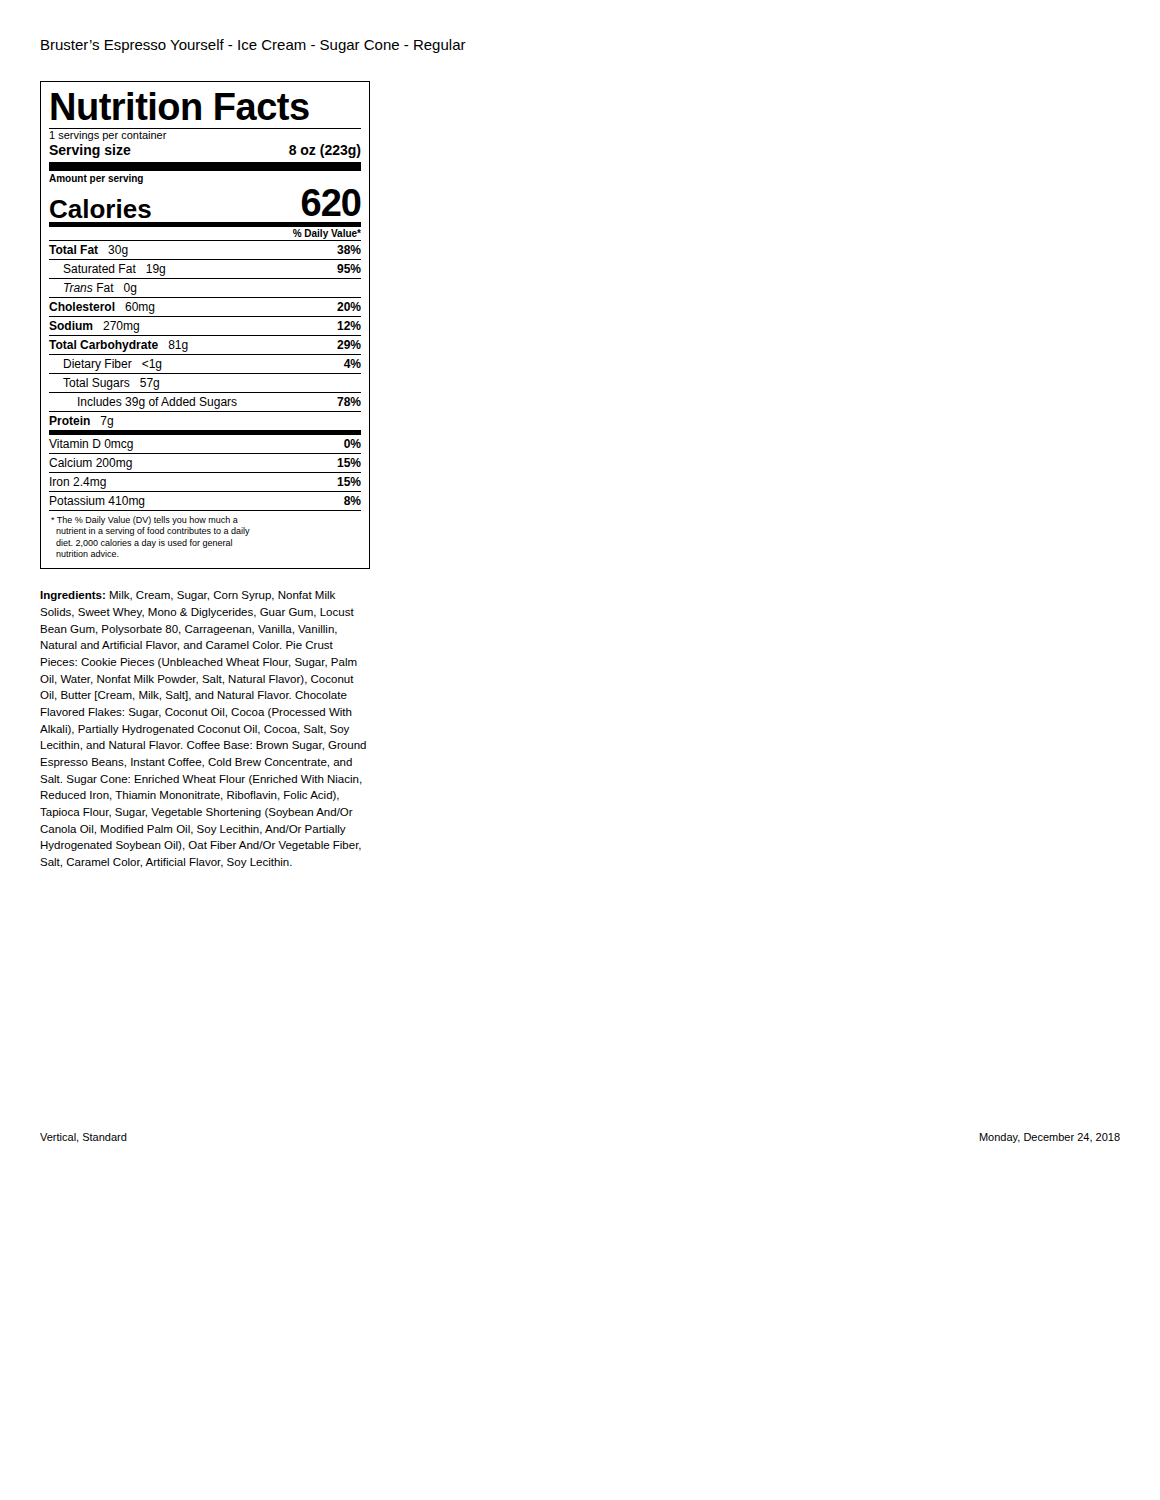Bruster’s Espresso Yourself - Ice Cream - Sugar Cone - Regular
Nutrition Facts
1 servings per container
Serving size 8 oz (223g)
Amount per serving
Calories 620
% Daily Value*
| Total Fat 30g | 38% |
| Saturated Fat 19g | 95% |
| Trans Fat 0g | |
| Cholesterol 60mg | 20% |
| Sodium 270mg | 12% |
| Total Carbohydrate 81g | 29% |
| Dietary Fiber <1g | 4% |
| Total Sugars 57g | |
| Includes 39g of Added Sugars | 78% |
| Protein 7g | |
| Vitamin D 0mcg | 0% |
| Calcium 200mg | 15% |
| Iron 2.4mg | 15% |
| Potassium 410mg | 8% |
* The % Daily Value (DV) tells you how much a
nutrient in a serving of food contributes to a daily
diet. 2,000 calories a day is used for general
nutrition advice.
Ingredients: Milk, Cream, Sugar, Corn Syrup, Nonfat Milk Solids, Sweet Whey, Mono & Diglycerides, Guar Gum, Locust Bean Gum, Polysorbate 80, Carrageenan, Vanilla, Vanillin, Natural and Artificial Flavor, and Caramel Color. Pie Crust Pieces: Cookie Pieces (Unbleached Wheat Flour, Sugar, Palm Oil, Water, Nonfat Milk Powder, Salt, Natural Flavor), Coconut Oil, Butter [Cream, Milk, Salt], and Natural Flavor. Chocolate Flavored Flakes: Sugar, Coconut Oil, Cocoa (Processed With Alkali), Partially Hydrogenated Coconut Oil, Cocoa, Salt, Soy Lecithin, and Natural Flavor. Coffee Base: Brown Sugar, Ground Espresso Beans, Instant Coffee, Cold Brew Concentrate, and Salt. Sugar Cone: Enriched Wheat Flour (Enriched With Niacin, Reduced Iron, Thiamin Mononitrate, Riboflavin, Folic Acid), Tapioca Flour, Sugar, Vegetable Shortening (Soybean And/Or Canola Oil, Modified Palm Oil, Soy Lecithin, And/Or Partially Hydrogenated Soybean Oil), Oat Fiber And/Or Vegetable Fiber, Salt, Caramel Color, Artificial Flavor, Soy Lecithin.
Vertical, Standard Monday, December 24, 2018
--------------------------------
## Directions for this task
Reproduce the lines of the entries above from the one with "2.4mg | 15% |" to the one with "nutrition advice.", both included, exactly and without any other line.

## Completed task
| Iron 2.4mg | 15% |
| Potassium 410mg | 8% |
* The % Daily Value (DV) tells you how much a
nutrient in a serving of food contributes to a daily
diet. 2,000 calories a day is used for general
nutrition advice.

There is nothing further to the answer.